Complete diagrams as instructed in the tasks.

For this question, we first have to think about the parameters that are changing with an obstructive lung disorder. When we think of obstructive lung disorders, what is the pathology that is occurring? Often times, there is a loss of elasticity within the lungs that causes air to be unable to escape ("air trapping"). This results in a decreased FEV₁ or FEV (forced expiratory volume) and an increased TLC (total lung capacity) due to air remaining in the lungs after expiration due to the inability to expel the full amount.

Part A

When we look at an air-volume flow loop, this typically results in a left shift of the diagram with a "scooped" appearance upon expiration. This is because there is more air residing in the lungs, causing a left-shift since the X-axis is typically inverted with higher volumes listed on the the left side. The blunting or scooped appearance is seen on expiration as less air is able to escape the lungs.

In the case of lung volumes, this is typically presented as a bar with a higher total volume (higher TLC) with a larger residual volume (increased air remaining due to decreased volume of expiration).

Part B

When we now think about O₂ saturation, we have to think about what's occurring at the level of the alveoli. In an obstructive lung disease, air is remaining trapped within the alveoli. That means there is a higher air pressure within the alveoli. This can result in decreased blood flow through alveolar vessels (think about a large alveoli stretching the capillaries to be thin with higher resistance), leading to a ventilation/perfusion mismatch. Additionally, since the pressure of CO₂ may be higher in the alveoli, there is less of a pressure gradient to drive O₂ diffusion across the alveolar surface area. Other considerations can include the thickness of the alveolar membrane or possible damage, as some obstructive diseases can damage or thicken the diffusion barrier, leading to a poor exchange of gas. Those are the factors that are contributing to the low oxygen saturation in this patient.

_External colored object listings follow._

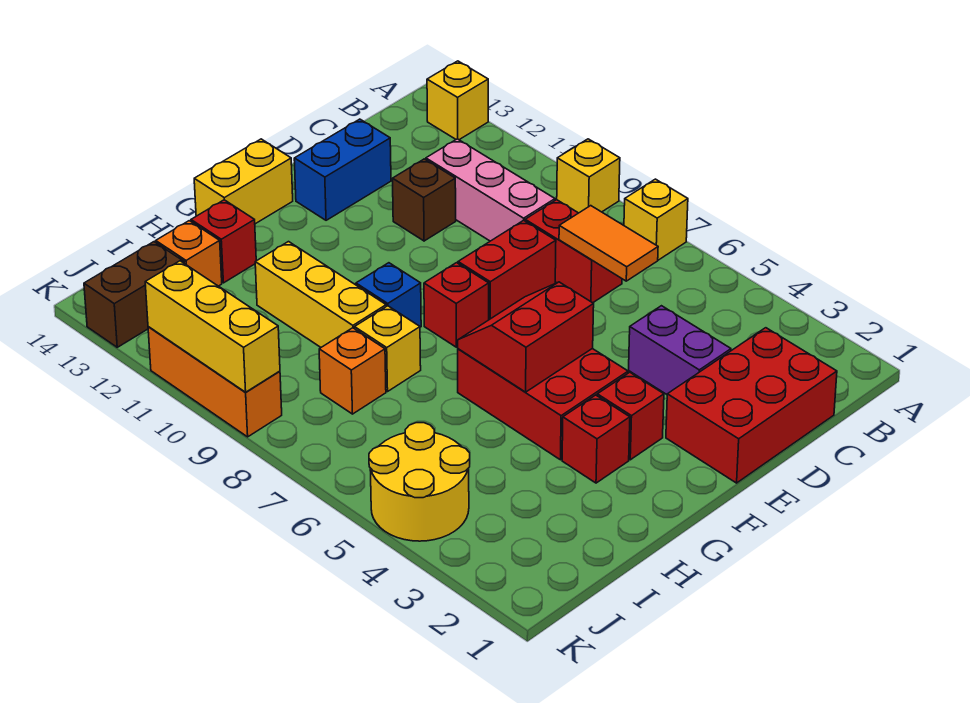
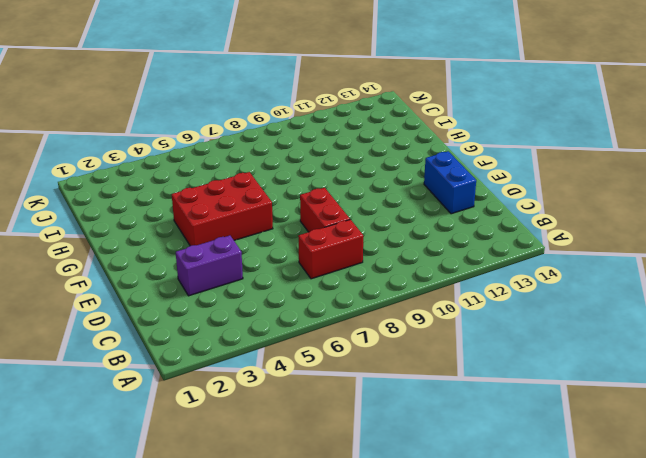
none -> yellow 1x1 brick [624,179,688,260]
none -> yellow 1x1 brick [557,139,620,213]
none -> yellow 1x1 brick [427,61,488,140]

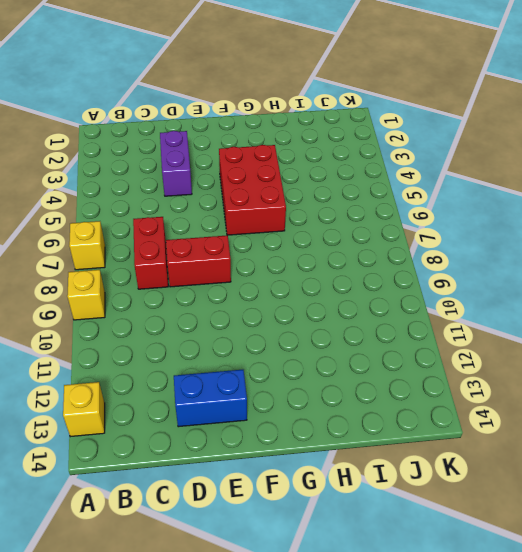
none -> red 2x3 brick [666,328,837,483]
none -> pink 1x3 brick [426,139,555,241]
none -> brown 1x1 brick [393,159,456,241]

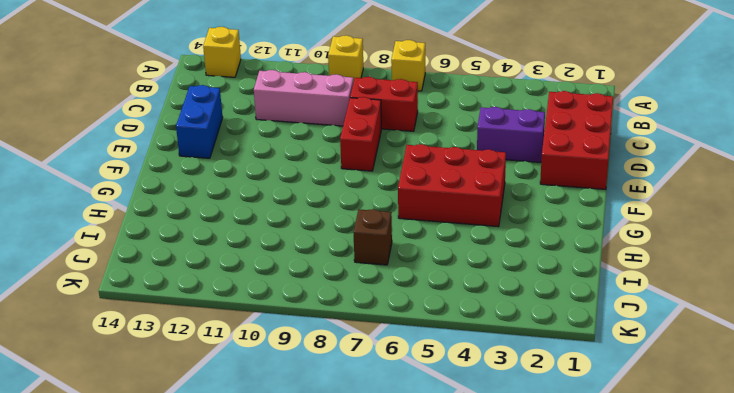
brown 1x1 brick [353,209,392,265] -> brown 1x1 brick moved to [393,159,456,241]
none -> red 1x1 brick [597,372,664,460]
none -> red 1x1 brick [424,263,489,347]
none -> yellow 1x2 brick [194,139,293,224]

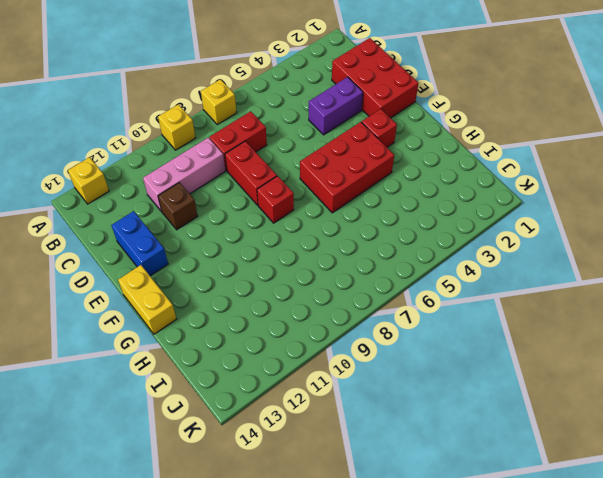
none -> red 1x1 brick [562,395,630,483]
none -> blue 1x1 brick [356,263,421,327]
none -> yellow 1x1 brick [355,306,421,391]

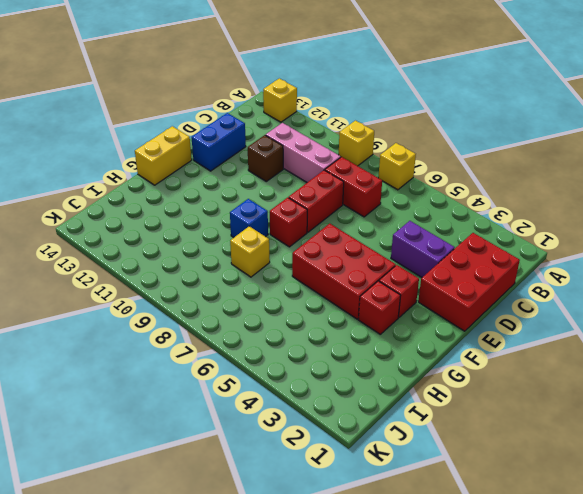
none -> yellow 1x3 brick [255,242,386,347]
none -> red 1x1 brick [191,200,256,283]
none -> orange 1x1 brick [319,328,386,414]

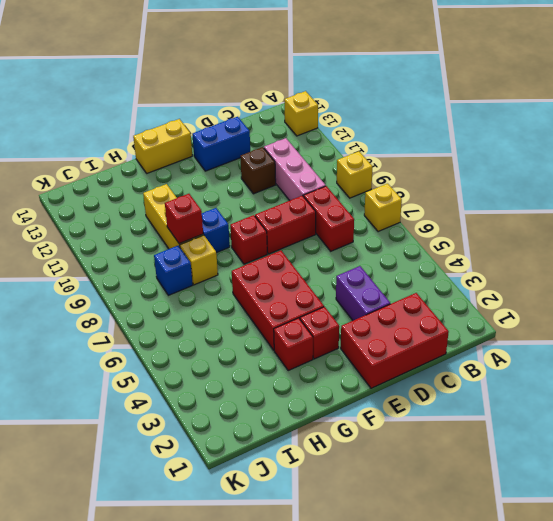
red 1x1 brick [165,194,203,244] -> red 1x1 brick moved to [191,200,256,283]
blue 1x1 brick [154,245,193,295] -> orange 1x1 brick [319,328,386,414]
none -> orange 1x1 brick [156,221,222,286]
none -> yellow 2x2 round brick [369,423,470,541]
none -> brown 1x2 brick [84,242,184,347]

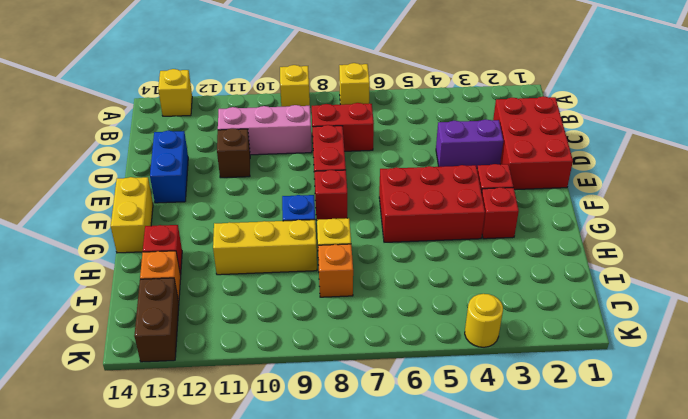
yellow 1x1 round brick [465,294,503,347] -> yellow 2x2 round brick [369,423,470,541]
none -> orange 1x3 brick [148,327,282,437]
none -> orange 1x2 tile [559,206,658,281]
none -> red 2x2 slope [458,282,594,392]

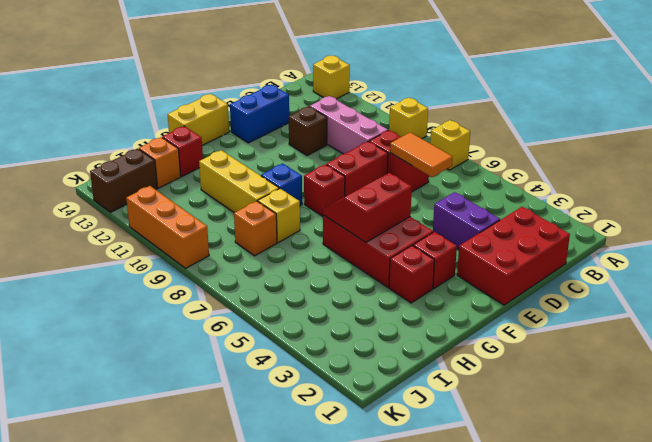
none -> yellow 2x2 round brick [369,423,470,541]
none -> yellow 1x3 brick [145,261,280,392]

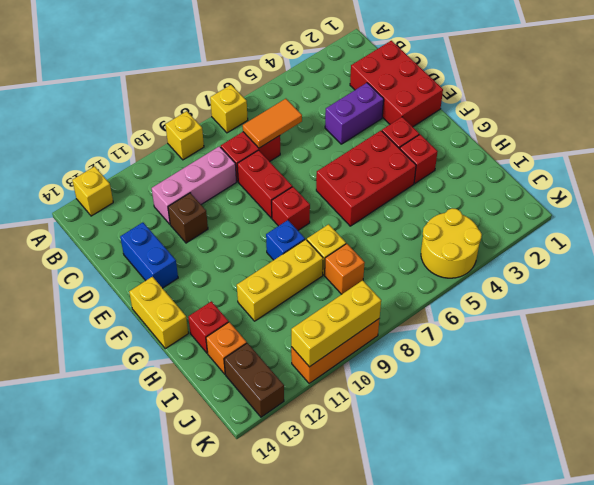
none -> red 2x2 slope [458,282,594,392]

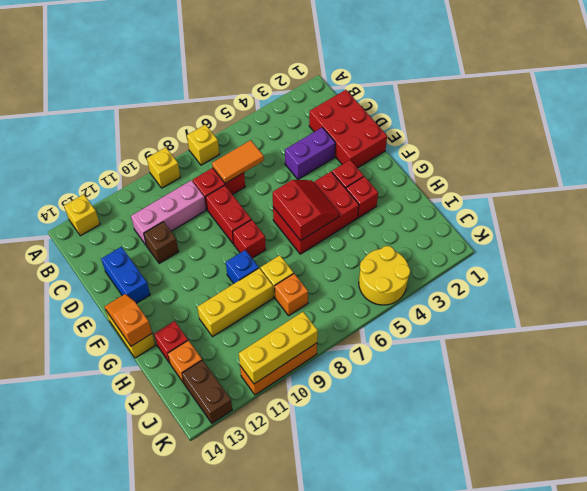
red 2x2 slope [273,180,340,241] -> red 2x2 slope turned to [458,282,594,392]
orange 1x2 slope [104,294,152,346] -> none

So when we think about how the saturation graph may change, the only parameter we're changing is the total amount of oxygen that can bind rather than a property of the hemoglobin itself. The affinity that hemoglobin has for oxygen with be the same, resulting in the same curve shape as a healthy patient, but the total amount will be lower since less oxygen is diffusing into the bloodstream.

Overall Tips and Tricks to Pulmonary Physiology Questions

1. Is the case asking about an obstructive or restrictive process?
2. Which parameters are actually changing?
3. What portion of the graph does each parameter change?